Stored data
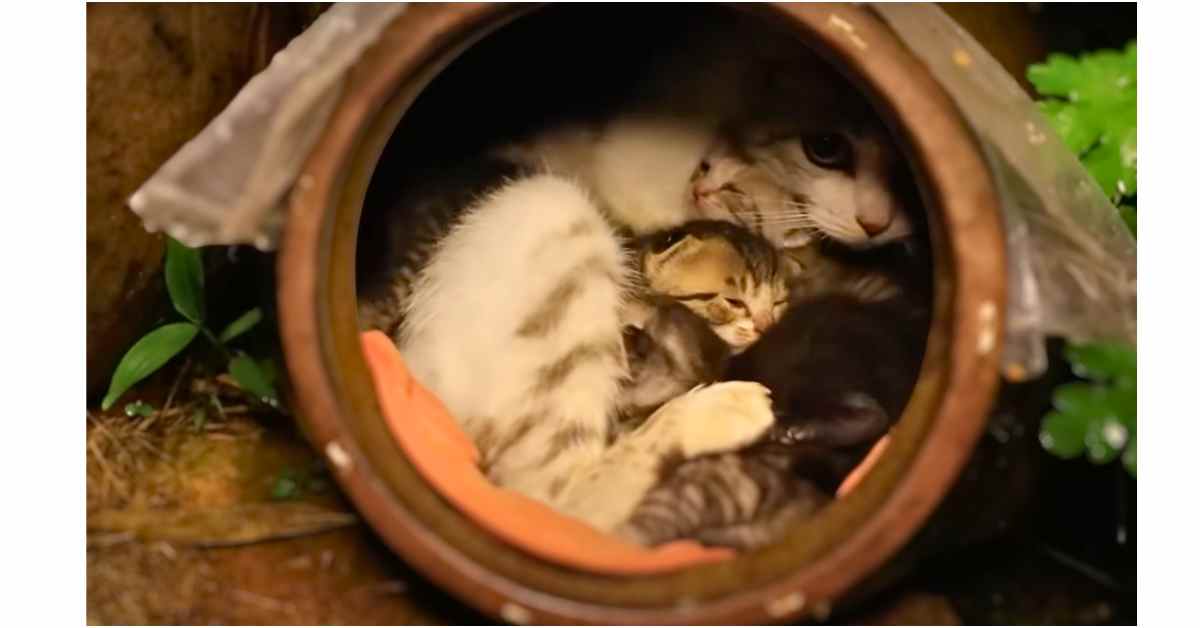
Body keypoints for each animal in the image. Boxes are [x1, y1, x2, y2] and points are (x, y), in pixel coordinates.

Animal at [400, 172, 777, 535]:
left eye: (778, 303)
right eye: (734, 301)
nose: (763, 325)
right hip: (559, 212)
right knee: (551, 504)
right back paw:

▸ **Problem description**
From the entries, count the lines that hold the string "right". Nothing but the number is needed.

▸ **Response**
4